Monday 28 April 2008

Breaking Standing by Forward Russia

Here's a track review for This Is Fake DIY. I'm never sure whether to persist with the band's artistic vision and type iForward, Russia! but, to be honest, I think it's a little unnecessary. Instead, I'll go straight and keep bands on a level typographic playing field.

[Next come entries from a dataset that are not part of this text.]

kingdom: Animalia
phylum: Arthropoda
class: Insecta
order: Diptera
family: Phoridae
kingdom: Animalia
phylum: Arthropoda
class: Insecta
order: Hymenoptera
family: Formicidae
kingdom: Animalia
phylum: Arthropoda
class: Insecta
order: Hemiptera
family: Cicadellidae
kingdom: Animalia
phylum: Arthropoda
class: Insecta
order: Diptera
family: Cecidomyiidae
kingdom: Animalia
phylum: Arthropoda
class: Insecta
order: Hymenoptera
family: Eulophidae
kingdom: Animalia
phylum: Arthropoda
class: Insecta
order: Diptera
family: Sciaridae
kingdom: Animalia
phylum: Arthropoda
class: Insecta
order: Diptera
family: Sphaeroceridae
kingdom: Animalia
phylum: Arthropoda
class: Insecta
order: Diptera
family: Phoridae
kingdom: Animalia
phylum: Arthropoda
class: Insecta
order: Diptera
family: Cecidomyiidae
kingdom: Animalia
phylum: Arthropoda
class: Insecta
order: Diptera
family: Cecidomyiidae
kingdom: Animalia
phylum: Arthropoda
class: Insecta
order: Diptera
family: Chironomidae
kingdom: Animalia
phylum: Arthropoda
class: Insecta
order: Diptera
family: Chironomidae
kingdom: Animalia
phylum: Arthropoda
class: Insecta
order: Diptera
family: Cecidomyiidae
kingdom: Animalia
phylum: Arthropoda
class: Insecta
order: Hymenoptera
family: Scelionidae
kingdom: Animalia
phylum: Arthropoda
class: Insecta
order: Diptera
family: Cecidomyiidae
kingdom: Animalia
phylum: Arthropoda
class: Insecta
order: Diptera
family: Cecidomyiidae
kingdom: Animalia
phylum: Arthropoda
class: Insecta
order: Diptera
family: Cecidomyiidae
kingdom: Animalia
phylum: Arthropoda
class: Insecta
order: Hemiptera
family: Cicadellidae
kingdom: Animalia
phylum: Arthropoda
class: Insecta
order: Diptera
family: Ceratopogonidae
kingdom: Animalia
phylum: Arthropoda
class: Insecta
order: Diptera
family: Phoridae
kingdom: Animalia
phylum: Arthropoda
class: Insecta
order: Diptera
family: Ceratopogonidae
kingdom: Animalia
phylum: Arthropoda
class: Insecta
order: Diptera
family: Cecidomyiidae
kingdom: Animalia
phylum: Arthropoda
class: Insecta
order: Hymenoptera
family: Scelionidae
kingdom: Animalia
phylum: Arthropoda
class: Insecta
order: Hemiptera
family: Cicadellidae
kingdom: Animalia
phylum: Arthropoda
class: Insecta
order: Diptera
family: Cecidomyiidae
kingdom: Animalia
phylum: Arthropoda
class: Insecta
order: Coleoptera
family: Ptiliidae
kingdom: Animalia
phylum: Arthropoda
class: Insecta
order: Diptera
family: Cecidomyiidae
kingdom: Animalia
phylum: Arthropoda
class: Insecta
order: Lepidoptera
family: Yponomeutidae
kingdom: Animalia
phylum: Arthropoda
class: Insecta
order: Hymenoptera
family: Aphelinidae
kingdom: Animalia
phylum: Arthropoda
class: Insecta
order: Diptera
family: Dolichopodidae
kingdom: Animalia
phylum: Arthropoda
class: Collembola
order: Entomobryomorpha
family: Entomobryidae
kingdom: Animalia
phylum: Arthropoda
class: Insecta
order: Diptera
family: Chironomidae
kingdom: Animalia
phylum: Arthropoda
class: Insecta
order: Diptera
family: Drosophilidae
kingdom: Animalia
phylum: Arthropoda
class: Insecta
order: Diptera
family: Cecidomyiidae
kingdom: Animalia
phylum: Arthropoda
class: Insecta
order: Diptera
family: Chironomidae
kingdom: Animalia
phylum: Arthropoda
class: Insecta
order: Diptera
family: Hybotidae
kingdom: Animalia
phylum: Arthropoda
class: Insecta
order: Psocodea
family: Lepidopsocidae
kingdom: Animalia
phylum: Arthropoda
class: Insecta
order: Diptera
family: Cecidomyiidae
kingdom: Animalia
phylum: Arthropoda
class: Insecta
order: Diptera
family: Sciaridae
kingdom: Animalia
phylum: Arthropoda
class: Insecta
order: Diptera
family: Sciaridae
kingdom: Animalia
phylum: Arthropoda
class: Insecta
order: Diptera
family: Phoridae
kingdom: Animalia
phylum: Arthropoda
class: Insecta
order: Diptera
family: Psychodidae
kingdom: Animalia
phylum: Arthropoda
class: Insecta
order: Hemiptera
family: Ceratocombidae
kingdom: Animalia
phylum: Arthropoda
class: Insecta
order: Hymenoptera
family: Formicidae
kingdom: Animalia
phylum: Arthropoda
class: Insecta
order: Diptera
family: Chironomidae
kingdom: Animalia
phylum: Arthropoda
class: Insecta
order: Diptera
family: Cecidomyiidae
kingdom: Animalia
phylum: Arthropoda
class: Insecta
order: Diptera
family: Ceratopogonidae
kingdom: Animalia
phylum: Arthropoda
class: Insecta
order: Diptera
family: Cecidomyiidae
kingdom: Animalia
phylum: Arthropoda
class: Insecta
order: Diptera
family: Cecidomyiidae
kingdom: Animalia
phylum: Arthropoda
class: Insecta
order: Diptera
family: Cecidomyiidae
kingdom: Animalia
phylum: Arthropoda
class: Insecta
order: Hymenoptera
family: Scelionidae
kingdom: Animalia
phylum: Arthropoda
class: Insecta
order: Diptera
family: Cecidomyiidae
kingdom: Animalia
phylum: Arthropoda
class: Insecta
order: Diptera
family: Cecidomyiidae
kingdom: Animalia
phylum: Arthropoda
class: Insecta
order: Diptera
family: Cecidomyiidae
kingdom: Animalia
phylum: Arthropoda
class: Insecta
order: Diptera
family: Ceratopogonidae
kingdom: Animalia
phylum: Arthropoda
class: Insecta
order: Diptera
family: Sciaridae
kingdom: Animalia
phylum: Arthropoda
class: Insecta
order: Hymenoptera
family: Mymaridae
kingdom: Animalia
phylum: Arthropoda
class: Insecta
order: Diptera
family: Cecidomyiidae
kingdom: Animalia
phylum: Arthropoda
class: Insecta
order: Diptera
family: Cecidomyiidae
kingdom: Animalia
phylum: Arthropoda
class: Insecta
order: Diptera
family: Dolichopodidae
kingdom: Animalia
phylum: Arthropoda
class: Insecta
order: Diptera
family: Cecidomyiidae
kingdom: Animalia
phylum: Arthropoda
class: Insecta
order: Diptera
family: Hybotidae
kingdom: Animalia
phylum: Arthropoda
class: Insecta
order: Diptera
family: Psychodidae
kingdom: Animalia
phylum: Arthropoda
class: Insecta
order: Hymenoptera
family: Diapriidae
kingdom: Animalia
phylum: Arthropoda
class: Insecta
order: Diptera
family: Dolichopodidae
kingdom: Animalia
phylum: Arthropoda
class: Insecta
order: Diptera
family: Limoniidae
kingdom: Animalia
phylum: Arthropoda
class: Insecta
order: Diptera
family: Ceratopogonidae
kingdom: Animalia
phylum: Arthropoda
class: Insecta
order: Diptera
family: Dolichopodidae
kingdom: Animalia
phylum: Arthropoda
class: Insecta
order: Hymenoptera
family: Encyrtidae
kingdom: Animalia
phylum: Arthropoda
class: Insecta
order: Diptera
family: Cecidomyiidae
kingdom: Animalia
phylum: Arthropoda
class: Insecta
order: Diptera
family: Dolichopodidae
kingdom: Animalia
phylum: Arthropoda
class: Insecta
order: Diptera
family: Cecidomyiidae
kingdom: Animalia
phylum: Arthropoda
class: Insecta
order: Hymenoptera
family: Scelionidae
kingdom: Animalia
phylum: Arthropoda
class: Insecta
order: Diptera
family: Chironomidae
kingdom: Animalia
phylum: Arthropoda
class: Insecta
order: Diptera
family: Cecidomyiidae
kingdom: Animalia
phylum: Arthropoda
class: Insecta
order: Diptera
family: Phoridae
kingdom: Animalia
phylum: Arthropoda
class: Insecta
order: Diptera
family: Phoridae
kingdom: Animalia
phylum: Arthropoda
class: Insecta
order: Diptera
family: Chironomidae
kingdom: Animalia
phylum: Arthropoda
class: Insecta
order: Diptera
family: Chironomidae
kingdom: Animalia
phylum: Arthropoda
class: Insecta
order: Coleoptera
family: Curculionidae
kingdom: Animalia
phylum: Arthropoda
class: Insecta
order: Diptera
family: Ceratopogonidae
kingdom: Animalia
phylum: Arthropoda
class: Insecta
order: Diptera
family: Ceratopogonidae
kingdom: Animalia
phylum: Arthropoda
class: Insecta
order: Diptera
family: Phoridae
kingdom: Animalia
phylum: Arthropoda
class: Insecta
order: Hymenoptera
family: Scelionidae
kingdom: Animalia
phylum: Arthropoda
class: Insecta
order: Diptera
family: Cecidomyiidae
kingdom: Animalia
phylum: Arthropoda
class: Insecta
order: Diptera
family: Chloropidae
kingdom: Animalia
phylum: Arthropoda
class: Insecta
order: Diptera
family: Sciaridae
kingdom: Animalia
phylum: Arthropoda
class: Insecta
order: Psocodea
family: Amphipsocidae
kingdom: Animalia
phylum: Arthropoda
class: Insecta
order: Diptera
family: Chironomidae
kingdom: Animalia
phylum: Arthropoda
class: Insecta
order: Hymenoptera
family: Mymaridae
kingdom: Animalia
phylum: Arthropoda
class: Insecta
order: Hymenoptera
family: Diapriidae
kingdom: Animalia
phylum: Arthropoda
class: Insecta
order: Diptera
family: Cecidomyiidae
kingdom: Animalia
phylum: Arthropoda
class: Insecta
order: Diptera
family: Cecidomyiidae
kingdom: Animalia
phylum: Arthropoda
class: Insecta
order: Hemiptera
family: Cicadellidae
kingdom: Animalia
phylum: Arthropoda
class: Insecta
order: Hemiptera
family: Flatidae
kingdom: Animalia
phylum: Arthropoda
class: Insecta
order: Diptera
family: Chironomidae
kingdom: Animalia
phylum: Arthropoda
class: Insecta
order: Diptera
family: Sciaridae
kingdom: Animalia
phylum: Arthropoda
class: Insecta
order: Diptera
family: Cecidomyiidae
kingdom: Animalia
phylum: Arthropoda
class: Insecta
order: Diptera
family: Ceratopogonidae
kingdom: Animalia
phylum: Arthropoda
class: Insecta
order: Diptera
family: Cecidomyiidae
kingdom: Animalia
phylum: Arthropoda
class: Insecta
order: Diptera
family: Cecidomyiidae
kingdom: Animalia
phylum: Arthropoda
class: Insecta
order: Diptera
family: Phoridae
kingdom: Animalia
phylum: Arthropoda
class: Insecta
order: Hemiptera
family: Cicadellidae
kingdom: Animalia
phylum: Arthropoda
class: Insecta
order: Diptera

Leeds cottage industrialists Forward Russia have DIY artrock credentials and an interesting approach to typography. Yes, they’ve ditched the numbers and started using proper song titles. With words and all that. As titles go, Breaking Standing is a curious mixture of two continuous present verbs that is either a striking, poetic image or a pretentious nothing.
Lead single from sophomore album Life Processes, Breaking Standing is a muted fanfare to announce the band’s new material. Emerging from an icy expanse of juddering guitars, it sounds more like their Soviet-influenced contemporaries Bloc Party than ever before. Produced by Seattle-based Matt Bayles (who has previously worked with grunge deities Pearl Jam and Soundgarden), there is a near dehumanised gloss to the recording similar to Gang of Four. Perhaps, like their Leeds predecessors, this is another device to emphasise the artifice of the creative process.
For this new, sleeker direction, Forward Russia are focusing on the human body. ‘The bruises on the inside of your face, those pummelled blanches showed through your translucent skin’ coos singer Tom Woodhead. Yes, coos. He spent much of the band’s 2006 debut Give Me a Wall in a yelping hissy fit, but his vocal histrionics have been calmed.Overall, Breaking Standing is a recognisable yet more rational Forward Russia. It is not until the three and a half minute mark that Breaking Standing reaches a brief climactic barrage of angular guitars then swiftly disappears with Tom’s sighed ‘forever…’ Forward Russia have ordered their chaos, and sound all the wiser for doing so.